The Liberals came kicking and screaming to support the University of Tasmania's move to Inveresk in Launceston and Burnie, but it took them seven weeks. Labor came out early because we understand that we have such a low retention rate and that we need something to drive our local economy to create the jobs so that our young people will not leave the state. We had the support of the state Liberal government and we had the Launceston City Council and the five surrounding councils all supporting this. We had the conservative newspaper, The Examiner, back this move and we had support within the broader community. But the Liberals were kicking and screaming when they had to come out at the very end of the election campaign and commit.

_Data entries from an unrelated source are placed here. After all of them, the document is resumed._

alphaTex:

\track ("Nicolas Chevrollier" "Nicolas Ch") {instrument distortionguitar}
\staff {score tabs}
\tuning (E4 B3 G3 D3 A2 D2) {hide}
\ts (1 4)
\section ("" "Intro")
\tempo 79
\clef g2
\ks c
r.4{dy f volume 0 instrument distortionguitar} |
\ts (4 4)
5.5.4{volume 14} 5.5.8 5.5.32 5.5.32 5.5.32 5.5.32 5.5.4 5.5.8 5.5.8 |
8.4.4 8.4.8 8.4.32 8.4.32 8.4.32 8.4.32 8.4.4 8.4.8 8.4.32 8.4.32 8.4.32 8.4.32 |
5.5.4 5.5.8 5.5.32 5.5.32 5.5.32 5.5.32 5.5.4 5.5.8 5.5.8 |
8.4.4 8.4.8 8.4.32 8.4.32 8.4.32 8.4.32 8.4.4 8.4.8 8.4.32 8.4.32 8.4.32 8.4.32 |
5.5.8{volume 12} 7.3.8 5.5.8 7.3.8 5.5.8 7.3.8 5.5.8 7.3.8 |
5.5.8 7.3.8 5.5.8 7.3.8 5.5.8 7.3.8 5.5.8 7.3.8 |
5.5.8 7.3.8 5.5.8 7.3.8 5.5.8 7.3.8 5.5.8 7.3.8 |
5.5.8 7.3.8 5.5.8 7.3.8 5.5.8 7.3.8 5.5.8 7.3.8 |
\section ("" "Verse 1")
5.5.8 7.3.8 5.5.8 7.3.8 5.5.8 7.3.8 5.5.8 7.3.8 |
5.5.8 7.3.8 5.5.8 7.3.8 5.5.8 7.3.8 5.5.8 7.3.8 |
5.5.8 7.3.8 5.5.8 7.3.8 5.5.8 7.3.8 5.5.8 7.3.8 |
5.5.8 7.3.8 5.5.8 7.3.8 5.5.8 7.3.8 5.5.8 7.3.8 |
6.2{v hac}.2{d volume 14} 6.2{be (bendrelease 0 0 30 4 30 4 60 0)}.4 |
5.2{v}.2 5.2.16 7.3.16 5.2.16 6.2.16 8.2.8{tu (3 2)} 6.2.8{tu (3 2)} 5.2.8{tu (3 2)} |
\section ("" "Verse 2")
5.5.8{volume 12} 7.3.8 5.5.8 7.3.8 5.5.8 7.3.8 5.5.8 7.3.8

That is not a good message to send to the people of Tasmanian.

Tasmanians will not forget that it was Labor and the community who put the pressure on this government to come forward. That was because Labor understand that the economy will be richer, as long as these people opposite keep their commitment to fund the university. In the north and north-west of Tasmania, this expansion is set to create 430 construction jobs and 230 academic and support jobs, but this government could not really see the writing on the wall of how important this was.

We have also learnt from the last election campaign that those people opposite, like Senator Abetz—who belong to the conservatives, who belong to the Liberal Party—are still about getting GetUp!. After the election Senator Abetz said:

What we need to do as a Liberal Party is inoculate against that and expose the money sources of these organisations and what their true agenda is.

Senator Abetz, how can you argue against a third-party organisation campaigning in a democracy during an election campaign? We live in a free society. Making public comment and campaigning during an election campaign is free speech. Those opposite espouse the fundamental principal of free speech and yet when anyone criticises them they cannot handle it. I think that is a great shame. According to the Liberals, free speech is only allowed when you agree with the Liberal Party.

The fact is that those opposite ignored the Tasmanian community. They ignored the crisis in our health system. It is not just in the Launceston General Hospital; it is in the Hobart Mercy Hospital. We do not want to keep going on and on about our health problems there. I always like to talk up my home state. Through this election campaign there was such heavy campaigning and so many ads going on about millions of dollars being spent, but they did not work in Tasmania because they did not reflect the policies that were important to our community—the policies of providing jobs, of enabling young Tasmanians to go on to university, of ensuring that Tasmanians can get a hospital bed when they need it and that they can go to the GP. Labor stood firm and said time and time again that we would never, ever stop fighting to protect Medicare.

We know that the former member for Bass used to block people on Facebook and social media and we know that he used to turn constituents away from his offices and refuse to seem them, but I only just learnt recently that of a morning in his office he and his staff would have a daily chant of 'jobs and growth, jobs and growth'. I truly believe that Mr Nikolic believed that if he kept saying that same slogan—jobs and growth, jobs and growth—that jobs would magically appear. Quite frankly, they did not. But the arrogance does not stop there. The federal members for Bass, Braddon and Lyons were so arrogant and out of touch they actually proclaimed themselves 'the three amigos'. The arrogance of a member of parliament refusing to meet with their constituents and blocking people on social media because they failed to support their views! I have not even begun to talk about aged care and the fact that that was so badly neglected, but I will be speaking later today about aged care. But I do have a message from the Tasmanian community to these three arrogant, out of touch former members of the House of Representatives who called themselves 'the three amigos': adios amigos, get on your horses and ride out of town. (Time expired)

The ACTING DEPUTY PRESIDENT ( Senator Sterle ): Senator Polley, as entertaining as that was, I do not think it was quite parliamentary.